Indeed, last week, researchers described an extensively drug-resistant strain of N. gonorrhoeae that was resistant to ciprofloxacin and most other antimicrobials in an Austrian patient who had contracted the infection during a holiday in Cambodia. Sequencing demonstrated the strain was novel, making it the second such extensively resistant strain known to be circulating.
To slow the spread of these resistant strains, ciprofloxacin AST-guided prescribing could potentially be used in a number of countries worldwide, based on global surveillance data from the World Health Organization.
The most recent WHO surveillance shows ciprofloxacin resistance rates of 49 percent in European regions, and resistance rates of less than 30 percent in the United Arab Emirates, Australia, Fiji, and Ukraine. This would translate to approximately 70 percent of infections having susceptibility to ciprofloxacin.
Conversely, twelve countries now have greater than 90 percent ciprofloxacin resistance —namely, Bhutan, Cambodia, Ecuador, India, South Korea, Madagascar, Pakistan, Peru, Saudi Arabia, Thailand, Tunisia, and Uganda — which means approximately 10 percent of infections in these countries might still be treatable with ciprofloxacin.
More methods and developers
SpeeDx already markets tests in its ResistancePlus menu to determine genotypic resistance in N. gonorrhoeae and another STI pathogen, Mycoplasma genitalium.
The ResistancePlus gonorrhea test detects the presence of a SNP in a gene called gyrA that can confer resistance to ciprofloxacin.
The test was evaluated in 2020 by a team in Scotland that found it had a sensitivity for gonorrhea and gyrA of approximately 99 and 97 percent, respectively, with ciprofloxacin resistance detection sensitivity and specificity each around 99 percent compared to other PCR and AST methods.
But while genetic resistance tests have driven new paradigms for treatment, their utility is restricted to infections where the mechanism of susceptibility is known, Todd said.
As a nucleic acid-based phenotypic test, "InSignia may provide an alternative approach, with the advantage that it could be applied regardless of any knowledge of the underlying mechanism," she added. In addition, InSignia can be applied to a broader range of antibiotics than the ResistancePlus test, which only determines whether ciprofloxacin can be used.
Jeffrey Klausner, an infectious disease expert at the University of Southern California, is part of the team that originally developed the gyrA assay and has previously collaborated with SpeeDx.

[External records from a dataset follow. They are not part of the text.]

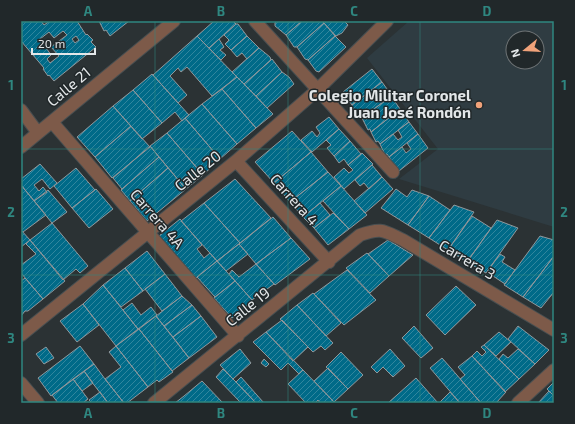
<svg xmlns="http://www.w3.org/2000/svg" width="575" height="424" font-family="'Exo 2',sans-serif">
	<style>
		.built { fill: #2f3c42; fill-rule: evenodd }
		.building { fill: url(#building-hatch); stroke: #90989c; fill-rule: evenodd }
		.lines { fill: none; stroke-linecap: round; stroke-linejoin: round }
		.minor-casing { stroke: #484f51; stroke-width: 14 }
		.minor { stroke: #7d5a49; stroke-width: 12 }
		.grid { fill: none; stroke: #2f8780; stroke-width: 1; stroke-opacity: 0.55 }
		.poi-dot { fill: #f0a27a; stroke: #21282a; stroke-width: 1.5 }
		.labels { text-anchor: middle; stroke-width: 3; stroke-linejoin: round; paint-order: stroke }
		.street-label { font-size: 15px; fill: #e3e7e9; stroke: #21282a }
		.poi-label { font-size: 15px; font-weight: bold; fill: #e3e7e9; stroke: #21282a; text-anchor: end }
		.neatline { fill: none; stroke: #2f8780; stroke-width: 1.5 }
		.grid-label { font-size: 13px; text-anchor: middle; font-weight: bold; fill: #2f8780 }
	</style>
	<defs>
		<pattern id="building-hatch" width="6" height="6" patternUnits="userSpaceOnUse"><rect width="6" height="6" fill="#006a88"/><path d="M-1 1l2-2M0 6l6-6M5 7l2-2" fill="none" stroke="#31869e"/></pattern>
	</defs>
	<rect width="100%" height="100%" fill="#2b3234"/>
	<!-- built -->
	<path class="built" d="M409,21H554V227L399,179L438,149L367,58ZM513,38H537V62H513Z"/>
	<!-- building -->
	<path class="building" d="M21,21H41L44,25L50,21H77L86,35L87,34L93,40L91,42L96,47L54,81L49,75L48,76L43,69L44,68L21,41ZM63,31L67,35L51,47L59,56L50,63L47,59L51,55L40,39L49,32L54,38ZM76,36L79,40L75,43L72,39Z
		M99,21H129L110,36L106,30L104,31Z
		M214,21H233L236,24L209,48L197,36Z
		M276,21H302L286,35L275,26V23Z
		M302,21H322L324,23L297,47H294L286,35Z
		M322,21H344L348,25L342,33L336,36Z
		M324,23L335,36L308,60L305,59L297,47Z
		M236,24H238L247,36L231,50L225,44L229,40L224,35Z
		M197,36L237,77L212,96L187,67L181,72L178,68L170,76L187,95L178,103L153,75Z
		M247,36L259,48L247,59L242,53L237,57L231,50Z
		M335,36L346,47L319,72L316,71L308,60Z
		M219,39L224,47L220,50L226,55L221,60L209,48Z
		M259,48L270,57L271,60L244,84L232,72Z
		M272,59L282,72L256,96L244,84Z
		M372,69L382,82L352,105L350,102L349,103L343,92Z
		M282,72L289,77L294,84L267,108L256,96Z
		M152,74L189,115L182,121L175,112L162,123L133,90Z
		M237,77L273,114L256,128L222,89Z
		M382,82L387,89L381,93L386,100L362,118L353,108L352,105Z
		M222,89L256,128L237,144L202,104Z
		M133,90L162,123L142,139L113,106Z
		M391,96L400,109L371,132L370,129L368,130L362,118Z
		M202,104L237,144L220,159L185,118Z
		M113,106L131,126L95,157L77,137Z
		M400,109L409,122L380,144L378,141L376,142L371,132Z
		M329,117L339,129L312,152L301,140L312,131L317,137L320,133L316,127Z
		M185,118L220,159L203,175L167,133Z
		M409,122L418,134L389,157L387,154L385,155L380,144L393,134L398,140L402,137L398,130Z
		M131,126L150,147L112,178L95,157Z
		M339,129L350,141L334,156L327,148L331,145L326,140Z
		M292,131L311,152L274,183L255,162Z
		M167,133L203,175L186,189L150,146Z
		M418,134L428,148L399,171L389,160H391L389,157L402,147L406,153L411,149L407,143Z
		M350,141L361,154L348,165L344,159L339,163L334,156Z
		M150,146L159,157L122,189L113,178Z
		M311,152L328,172L290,202L274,183Z
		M362,153L373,164L344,189L334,177L344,168L349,173L353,170L348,165Z
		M159,157L168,168L130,201L121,190Z
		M40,164L57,183L50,189L42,179L34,185L39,191L43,187L47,192L34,201L21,185V179Z
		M372,165L382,177L369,189L364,183L360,186L355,180Z
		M76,168L95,190L72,208L54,186Z
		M168,168L186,189L147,221L130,201Z
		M328,172L341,186L303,217L290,202Z
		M382,177L393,189L365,213L354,201Z
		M235,179L271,218L240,243L204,203Z
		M21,185L46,215L23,232L21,230Z
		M341,186L367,215L349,229L323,201Z
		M96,189L113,209L89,228L72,208Z
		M396,189L407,197L412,190L429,196L408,225L381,208Z
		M48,190L67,212L52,223L34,201Z
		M429,196L450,210L429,238L408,225Z
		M204,203L240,243L217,261L181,221Z
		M320,203L330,215L314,228L303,217Z
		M454,205L474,212L448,250L429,238Z
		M333,213L349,229L328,245L314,228Z
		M472,216L491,228L467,262L448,250Z
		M273,217L291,238L256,264L239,244Z
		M180,219L202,245L197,249L204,258L210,253L217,261L196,278L159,236Z
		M497,220L518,228L486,273L467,262Z
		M52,223L88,266L80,273L76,269L63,280L30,240Z
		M21,230L30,240L21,247Z
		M540,236L554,240V256L523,297L504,285Z
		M291,238L310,259L275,285L256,264Z
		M30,240L65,281L43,299L21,273V265L36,254L26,244Z
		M388,240L413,255L389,276L368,254Z
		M239,244L248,254L226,271L217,261Z
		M147,251L165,274L143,291L125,268Z
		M367,253L389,276L370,293L346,268Z
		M500,254L505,257L502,262L515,270L505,284L487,272Z
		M554,256V292L541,308L523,297Z
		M217,261L235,281L215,297L197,277Z
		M256,264L274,284L252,300L229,274L232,270L239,277Z
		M125,268L143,291L121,307L103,285Z
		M347,270L376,300L344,325L314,294Z
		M165,274L182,296L162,311L145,289Z
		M25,278L43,299L28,311H25L21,316V281Z
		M235,281L253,301L232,318L214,298Z
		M103,285L138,329L116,346L83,304Z
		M456,286L476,305L445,335L426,315Z
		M313,293L341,323L326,336L297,305Z
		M182,296L192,305L164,326L156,316Z
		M132,303L141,315L151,307L157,315L138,329L123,310Z
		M83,304L99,325L77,342L60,321Z
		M192,305L201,316L173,337L164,326Z
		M297,305L333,343L325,350L321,346L313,352L280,319Z
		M156,316L189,358L172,371L139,329Z
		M201,316L217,337L189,358L173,337Z
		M282,320L308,347L293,361L266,332Z
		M414,326L433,348L421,358L402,338Z
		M518,326L549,350L535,364L508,339Z
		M139,329L173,372L159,382L157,380L148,387L116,346Z
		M266,332L303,370L299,374L288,363L281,370L253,342Z
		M499,332L511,342L496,356L484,345Z
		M484,345L519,379L505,392L472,356L477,351L482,356L486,352L481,347Z
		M80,346L94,364L51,396L38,378Z
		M116,346L148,387L127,403H124L105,379L121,367L109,352Z
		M46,347L54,358L44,364L36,354Z
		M240,349L251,363L233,379L220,365Z
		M390,349L405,366L393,377L383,367L377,373L371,367Z
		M518,349L535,364L519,379L499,359L503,354L508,358Z
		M341,352L363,375L348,389L326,367Z
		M472,356L506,392L496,403H481L460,379L465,375L458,367Z
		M442,358L450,367L481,403H460L430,368Z
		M264,359L269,364L266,367L261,363Z
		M94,364L105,379L124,403H108L91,381L84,371Z
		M328,368L348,389L334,402L314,381Z
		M223,369L236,382L256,403H241L216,377Z
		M303,370L334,402L333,403H320L318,400L315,403H306L288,384Z
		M84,371L93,383L82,391L73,379Z
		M241,377L256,394L264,403H256L236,382Z
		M416,378L438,403H388Z
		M73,379L88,399L83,403H58L52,395Z
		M202,381L223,403H175L184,396Z
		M554,382V396L547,389Z
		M549,391L554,396V403H538Z
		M100,392L103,396L108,403H92L89,400Z
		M450,392L460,403H439Z"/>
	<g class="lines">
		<!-- minor casing -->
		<g class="minor-casing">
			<path id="minor" d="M255,21L393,172
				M21,110L38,133
				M52,122L238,336
				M21,147L174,21
				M236,161L329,262
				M21,335L236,161L316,91L387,21
				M21,383L38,403
				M154,403L360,235C382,227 384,231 403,240L554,330
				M518,403L554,370"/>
		</g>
		<!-- minor -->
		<use href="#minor" class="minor"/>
	</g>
	<!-- grid -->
	<path class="grid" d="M155,21V403M288,21V403M420,21V403M21,149H554M21,275H554"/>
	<!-- markers -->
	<circle class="poi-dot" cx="479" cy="105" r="4"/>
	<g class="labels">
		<!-- street labels -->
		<g class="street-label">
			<text transform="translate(69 87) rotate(-40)" y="5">Calle 21</text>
			<text transform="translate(198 171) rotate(-39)" y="5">Calle 20</text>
			<text transform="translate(294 200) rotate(48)" y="5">Carrera 4</text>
			<text transform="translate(157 219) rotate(49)" y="5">Carrera 4A</text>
			<text transform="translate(467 260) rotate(31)" y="5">Carrera 3</text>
			<text transform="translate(248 307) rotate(-39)" y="5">Calle 19</text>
		</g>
		<!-- poi labels -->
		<g class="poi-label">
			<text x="471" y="101">Colegio Militar Coronel<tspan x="471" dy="17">Juan José Rondón</tspan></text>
		</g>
	</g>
	<!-- border -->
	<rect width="575" height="424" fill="none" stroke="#21282a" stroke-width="44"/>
	<!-- north arrow -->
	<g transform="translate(525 50) rotate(252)"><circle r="19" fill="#21282a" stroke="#6f7476"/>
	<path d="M0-3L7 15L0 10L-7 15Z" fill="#f0a27a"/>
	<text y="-6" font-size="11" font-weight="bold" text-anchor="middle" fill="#e3e7e9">N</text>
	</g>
	<!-- scale -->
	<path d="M32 48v6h63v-6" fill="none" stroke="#e3e7e9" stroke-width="2"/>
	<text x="38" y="48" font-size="12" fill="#e3e7e9" stroke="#21282a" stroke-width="3" paint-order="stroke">20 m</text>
	<rect x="22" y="22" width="531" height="380" class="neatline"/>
	<g class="grid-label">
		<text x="88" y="16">A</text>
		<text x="221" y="16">B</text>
		<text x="354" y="16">C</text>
		<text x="487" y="16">D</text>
		<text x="11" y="90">1</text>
		<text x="564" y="90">1</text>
		<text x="11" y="217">2</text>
		<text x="564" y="217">2</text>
		<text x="11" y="343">3</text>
		<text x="564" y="343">3</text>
		<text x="88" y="418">A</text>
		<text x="221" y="418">B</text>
		<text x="354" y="418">C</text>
		<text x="487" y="418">D</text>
	</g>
</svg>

In an email, Klausner said he was not familiar with SpeeDx's InSignia methodology, but that it sounded "very promising." Nevertheless, he added that he would like to see published performance data.

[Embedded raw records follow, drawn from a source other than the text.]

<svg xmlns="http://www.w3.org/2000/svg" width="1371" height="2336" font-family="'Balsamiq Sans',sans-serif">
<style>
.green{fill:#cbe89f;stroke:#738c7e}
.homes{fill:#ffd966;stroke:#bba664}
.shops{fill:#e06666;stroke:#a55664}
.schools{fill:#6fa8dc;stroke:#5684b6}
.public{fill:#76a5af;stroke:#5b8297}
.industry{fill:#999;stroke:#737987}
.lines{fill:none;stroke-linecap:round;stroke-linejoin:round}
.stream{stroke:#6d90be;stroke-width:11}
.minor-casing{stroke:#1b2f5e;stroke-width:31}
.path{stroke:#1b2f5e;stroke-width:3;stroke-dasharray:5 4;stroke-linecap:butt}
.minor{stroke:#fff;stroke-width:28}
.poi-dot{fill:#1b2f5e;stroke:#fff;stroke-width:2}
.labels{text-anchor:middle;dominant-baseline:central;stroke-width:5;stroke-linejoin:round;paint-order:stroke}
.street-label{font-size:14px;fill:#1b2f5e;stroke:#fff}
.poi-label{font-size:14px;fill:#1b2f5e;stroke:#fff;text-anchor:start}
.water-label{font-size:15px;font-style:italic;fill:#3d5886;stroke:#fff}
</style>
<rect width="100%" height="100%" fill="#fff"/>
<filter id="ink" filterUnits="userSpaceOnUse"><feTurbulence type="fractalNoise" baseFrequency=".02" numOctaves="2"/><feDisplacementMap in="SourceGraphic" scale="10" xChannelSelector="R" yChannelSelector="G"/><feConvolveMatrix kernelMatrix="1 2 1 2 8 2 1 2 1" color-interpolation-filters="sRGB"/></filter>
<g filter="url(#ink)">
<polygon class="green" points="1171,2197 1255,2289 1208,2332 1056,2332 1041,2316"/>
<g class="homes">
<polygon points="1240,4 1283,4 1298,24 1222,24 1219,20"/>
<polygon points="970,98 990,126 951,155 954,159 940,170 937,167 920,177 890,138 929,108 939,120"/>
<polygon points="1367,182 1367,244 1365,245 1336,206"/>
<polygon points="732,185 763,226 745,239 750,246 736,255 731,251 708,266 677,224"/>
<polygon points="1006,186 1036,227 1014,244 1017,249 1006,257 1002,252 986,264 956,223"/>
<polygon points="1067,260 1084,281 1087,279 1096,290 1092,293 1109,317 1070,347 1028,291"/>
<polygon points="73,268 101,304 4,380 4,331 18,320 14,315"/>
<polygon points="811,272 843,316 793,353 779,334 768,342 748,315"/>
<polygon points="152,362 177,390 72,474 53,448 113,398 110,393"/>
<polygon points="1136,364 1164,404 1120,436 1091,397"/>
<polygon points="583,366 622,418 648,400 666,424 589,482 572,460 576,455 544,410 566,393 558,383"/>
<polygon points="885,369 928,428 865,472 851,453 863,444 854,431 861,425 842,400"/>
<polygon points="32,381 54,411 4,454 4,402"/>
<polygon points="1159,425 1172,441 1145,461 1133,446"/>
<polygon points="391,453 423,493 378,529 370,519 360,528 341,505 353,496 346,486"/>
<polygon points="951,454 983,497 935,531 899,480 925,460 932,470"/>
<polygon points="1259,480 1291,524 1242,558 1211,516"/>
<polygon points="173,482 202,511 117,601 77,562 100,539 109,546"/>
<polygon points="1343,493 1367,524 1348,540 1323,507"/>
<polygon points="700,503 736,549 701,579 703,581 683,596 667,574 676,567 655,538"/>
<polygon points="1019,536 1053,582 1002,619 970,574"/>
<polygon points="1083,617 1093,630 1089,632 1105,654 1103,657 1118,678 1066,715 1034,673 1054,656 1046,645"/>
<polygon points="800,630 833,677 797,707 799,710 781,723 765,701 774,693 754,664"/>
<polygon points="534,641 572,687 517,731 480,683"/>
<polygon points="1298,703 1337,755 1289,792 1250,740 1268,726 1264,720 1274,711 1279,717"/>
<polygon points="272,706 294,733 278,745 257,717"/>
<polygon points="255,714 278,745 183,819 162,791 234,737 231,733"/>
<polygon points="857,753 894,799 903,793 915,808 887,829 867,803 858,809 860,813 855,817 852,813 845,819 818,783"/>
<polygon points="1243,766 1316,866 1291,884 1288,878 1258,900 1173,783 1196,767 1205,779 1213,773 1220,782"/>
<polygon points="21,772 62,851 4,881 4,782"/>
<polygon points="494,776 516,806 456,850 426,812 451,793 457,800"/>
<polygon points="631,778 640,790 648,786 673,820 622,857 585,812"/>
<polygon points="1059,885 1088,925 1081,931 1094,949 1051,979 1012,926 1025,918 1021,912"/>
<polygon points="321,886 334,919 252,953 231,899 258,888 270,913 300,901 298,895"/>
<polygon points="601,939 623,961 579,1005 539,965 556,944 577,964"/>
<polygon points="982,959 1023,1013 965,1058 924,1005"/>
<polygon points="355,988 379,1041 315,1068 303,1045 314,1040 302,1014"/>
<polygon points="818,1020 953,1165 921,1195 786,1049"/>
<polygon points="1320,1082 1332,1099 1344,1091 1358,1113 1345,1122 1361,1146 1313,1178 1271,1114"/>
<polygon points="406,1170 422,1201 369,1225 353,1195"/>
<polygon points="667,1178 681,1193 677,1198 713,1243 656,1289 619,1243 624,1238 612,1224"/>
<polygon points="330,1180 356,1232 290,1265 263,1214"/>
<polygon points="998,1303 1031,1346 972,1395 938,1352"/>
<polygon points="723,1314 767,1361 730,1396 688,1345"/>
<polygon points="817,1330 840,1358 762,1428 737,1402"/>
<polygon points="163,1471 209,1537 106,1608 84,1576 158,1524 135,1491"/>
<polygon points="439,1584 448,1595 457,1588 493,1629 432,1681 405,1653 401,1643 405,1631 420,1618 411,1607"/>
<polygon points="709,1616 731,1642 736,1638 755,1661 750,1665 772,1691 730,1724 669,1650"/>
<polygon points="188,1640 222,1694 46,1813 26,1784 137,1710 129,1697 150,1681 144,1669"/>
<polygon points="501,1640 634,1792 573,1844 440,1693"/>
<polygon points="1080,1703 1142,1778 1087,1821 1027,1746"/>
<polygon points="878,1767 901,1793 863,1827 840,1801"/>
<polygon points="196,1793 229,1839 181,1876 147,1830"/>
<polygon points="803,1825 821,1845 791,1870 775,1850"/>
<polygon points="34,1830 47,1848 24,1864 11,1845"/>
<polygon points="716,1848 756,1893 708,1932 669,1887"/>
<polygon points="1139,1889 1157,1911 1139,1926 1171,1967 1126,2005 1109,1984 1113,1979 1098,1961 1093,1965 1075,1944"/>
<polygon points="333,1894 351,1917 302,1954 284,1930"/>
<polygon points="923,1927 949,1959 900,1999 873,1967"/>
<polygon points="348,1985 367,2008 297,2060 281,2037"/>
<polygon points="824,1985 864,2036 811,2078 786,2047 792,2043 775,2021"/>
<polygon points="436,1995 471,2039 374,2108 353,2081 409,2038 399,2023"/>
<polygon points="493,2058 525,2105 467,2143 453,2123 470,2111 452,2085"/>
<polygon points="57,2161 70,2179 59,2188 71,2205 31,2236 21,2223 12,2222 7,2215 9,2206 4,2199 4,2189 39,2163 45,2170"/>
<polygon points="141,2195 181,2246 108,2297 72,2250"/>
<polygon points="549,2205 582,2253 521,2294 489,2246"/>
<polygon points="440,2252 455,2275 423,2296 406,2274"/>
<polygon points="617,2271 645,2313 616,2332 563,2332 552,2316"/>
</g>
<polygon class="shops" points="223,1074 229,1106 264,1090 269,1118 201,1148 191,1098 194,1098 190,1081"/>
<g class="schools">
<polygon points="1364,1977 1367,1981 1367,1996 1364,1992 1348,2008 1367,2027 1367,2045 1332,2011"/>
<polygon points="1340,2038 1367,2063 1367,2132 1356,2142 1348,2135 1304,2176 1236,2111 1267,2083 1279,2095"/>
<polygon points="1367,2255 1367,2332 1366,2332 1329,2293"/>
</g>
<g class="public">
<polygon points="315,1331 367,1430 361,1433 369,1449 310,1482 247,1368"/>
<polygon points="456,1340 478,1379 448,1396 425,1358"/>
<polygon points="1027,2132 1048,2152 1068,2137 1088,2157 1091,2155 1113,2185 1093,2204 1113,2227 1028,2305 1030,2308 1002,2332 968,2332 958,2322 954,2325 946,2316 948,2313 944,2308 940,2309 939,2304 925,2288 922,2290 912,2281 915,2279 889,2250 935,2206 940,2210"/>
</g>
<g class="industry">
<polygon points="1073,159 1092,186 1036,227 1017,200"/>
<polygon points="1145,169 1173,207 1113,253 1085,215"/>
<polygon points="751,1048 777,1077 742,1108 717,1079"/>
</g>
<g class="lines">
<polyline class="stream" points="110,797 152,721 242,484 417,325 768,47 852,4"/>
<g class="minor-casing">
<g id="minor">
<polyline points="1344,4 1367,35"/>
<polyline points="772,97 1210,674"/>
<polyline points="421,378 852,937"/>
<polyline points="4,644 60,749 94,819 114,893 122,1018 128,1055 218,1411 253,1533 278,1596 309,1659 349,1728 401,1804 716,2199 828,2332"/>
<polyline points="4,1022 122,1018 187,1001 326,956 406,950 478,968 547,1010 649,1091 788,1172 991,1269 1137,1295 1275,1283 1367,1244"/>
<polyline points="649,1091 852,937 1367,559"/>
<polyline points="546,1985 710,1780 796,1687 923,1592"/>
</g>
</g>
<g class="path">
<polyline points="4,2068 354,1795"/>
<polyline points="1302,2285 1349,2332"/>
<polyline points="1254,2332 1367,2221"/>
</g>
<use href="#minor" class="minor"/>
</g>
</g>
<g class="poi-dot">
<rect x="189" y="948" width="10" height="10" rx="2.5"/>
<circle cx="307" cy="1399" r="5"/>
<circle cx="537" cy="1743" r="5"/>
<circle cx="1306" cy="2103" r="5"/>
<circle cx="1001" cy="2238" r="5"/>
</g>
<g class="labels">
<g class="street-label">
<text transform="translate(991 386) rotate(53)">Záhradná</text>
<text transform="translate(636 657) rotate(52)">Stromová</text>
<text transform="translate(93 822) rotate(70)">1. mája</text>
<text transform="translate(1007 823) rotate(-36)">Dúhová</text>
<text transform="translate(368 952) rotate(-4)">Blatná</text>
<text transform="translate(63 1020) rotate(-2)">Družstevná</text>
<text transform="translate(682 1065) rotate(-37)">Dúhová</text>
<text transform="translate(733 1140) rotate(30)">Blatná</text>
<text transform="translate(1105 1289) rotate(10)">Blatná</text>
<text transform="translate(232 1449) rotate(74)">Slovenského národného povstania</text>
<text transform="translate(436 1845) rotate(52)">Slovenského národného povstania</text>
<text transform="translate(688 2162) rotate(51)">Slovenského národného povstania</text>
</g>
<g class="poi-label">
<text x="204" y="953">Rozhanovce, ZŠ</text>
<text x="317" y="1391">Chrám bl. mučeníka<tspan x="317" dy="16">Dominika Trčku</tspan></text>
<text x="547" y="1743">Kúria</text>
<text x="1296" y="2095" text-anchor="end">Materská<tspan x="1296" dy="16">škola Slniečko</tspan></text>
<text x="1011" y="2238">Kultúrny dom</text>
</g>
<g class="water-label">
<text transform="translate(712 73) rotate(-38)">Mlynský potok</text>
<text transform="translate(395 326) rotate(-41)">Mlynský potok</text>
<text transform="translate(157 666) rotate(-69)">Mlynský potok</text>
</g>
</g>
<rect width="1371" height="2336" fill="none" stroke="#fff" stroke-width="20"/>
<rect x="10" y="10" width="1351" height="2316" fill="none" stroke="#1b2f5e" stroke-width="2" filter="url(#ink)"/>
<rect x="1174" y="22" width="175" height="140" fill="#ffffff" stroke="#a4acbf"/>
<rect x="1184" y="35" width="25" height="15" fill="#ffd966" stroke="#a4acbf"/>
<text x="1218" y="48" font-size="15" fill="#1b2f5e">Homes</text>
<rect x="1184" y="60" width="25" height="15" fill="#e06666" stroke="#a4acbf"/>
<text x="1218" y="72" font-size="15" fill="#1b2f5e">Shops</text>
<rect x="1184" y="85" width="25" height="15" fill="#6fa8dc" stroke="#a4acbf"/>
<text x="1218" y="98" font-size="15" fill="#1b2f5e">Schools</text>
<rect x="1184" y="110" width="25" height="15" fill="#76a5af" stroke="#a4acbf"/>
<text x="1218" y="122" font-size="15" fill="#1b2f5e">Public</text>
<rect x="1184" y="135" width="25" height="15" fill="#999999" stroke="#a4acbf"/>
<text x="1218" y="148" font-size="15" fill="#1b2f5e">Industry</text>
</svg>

"Antimicrobial resistance is a global public health crisis, like climate change and pandemics," Klausner said. A ciprofloxacin susceptibility test "can allow clinicians to return to using ciprofloxacin — a safe, highly effective, and inexpensive single dose oral antibiotic — in 50 to 70 percent of cases," he added.
Klausner said gyrA detection is the standard, proven way of predicting whether N. gonorrhoeae is susceptible to ciprofloxacin. The method has also been picked up by numerous developer — for example, it is used in a 15-minute point-of-care test created by researchers at Johns Hopkins University. In 2020, Klausner also coauthored an enhancement of a previously-reported point-of-care AST method using the SlipChip technology that is currently in development by Talis Biomedical. That project is also aimed at creating a rapid point-of-care antimicrobial susceptibility test for gonorrhea.
The Talis approach has also been funded by CARB-X, as has gonorrhea susceptibility testing technology from Novel Microdevices. In addition, Visby Medical has been developing an AST assay for gonorrhea, although it was not part of its 501(k) clearance and CLIA waiver for a triplex chlamydia, gonorrhea, and trichomonas rapid point-of-care test.